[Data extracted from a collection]
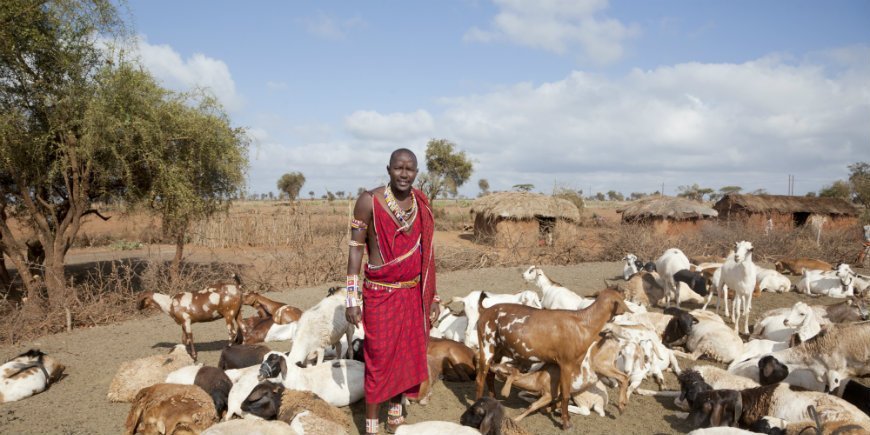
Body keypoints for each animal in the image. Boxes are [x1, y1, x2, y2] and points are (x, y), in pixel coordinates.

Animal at [474, 288, 632, 430]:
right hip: (486, 346)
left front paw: (622, 405)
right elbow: (566, 394)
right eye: (621, 296)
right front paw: (566, 424)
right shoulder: (566, 363)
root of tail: (484, 310)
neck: (583, 323)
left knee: (490, 374)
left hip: (498, 350)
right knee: (480, 379)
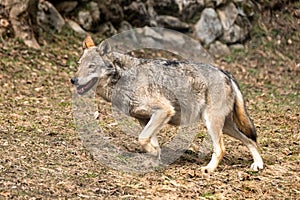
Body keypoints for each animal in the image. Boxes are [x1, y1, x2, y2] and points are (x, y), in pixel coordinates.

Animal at [71, 35, 264, 172]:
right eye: (79, 64)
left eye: (91, 66)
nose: (73, 80)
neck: (123, 79)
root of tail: (225, 72)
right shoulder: (145, 119)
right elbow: (150, 142)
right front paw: (154, 159)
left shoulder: (164, 111)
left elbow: (142, 139)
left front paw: (154, 155)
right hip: (225, 126)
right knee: (250, 140)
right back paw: (258, 165)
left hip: (213, 124)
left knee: (222, 148)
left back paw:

• AIM OF THE EXERCISE:
Except for the pictures, set down each line of the records exactly as it appears.

• ANSWER TO THIS TASK:
Body keypoints for each animal in the image. Boxes are [x1, y1, x2, y2] and points are (x, y), in pixel coordinates.

Animal at [474, 288, 632, 430]:
right hip: (486, 346)
left front paw: (622, 405)
right elbow: (566, 394)
right eye: (621, 296)
right front paw: (566, 424)
right shoulder: (566, 363)
root of tail: (484, 310)
neck: (583, 323)
left knee: (490, 374)
left hip: (498, 350)
right knee: (480, 379)
Body keypoints for each animal in the image. Boxes are [x1, y1, x2, y2] and points are (x, y), in pixel coordinates.

Animal at [71, 35, 264, 172]:
right eye: (79, 64)
left eye: (91, 66)
nose: (73, 80)
neck: (123, 79)
root of tail: (225, 72)
right shoulder: (145, 119)
right elbow: (150, 142)
right front paw: (154, 159)
left shoulder: (164, 111)
left elbow: (142, 139)
left front paw: (154, 155)
right hip: (225, 126)
right knee: (250, 140)
right back paw: (258, 165)
left hip: (213, 124)
left knee: (222, 148)
left back paw:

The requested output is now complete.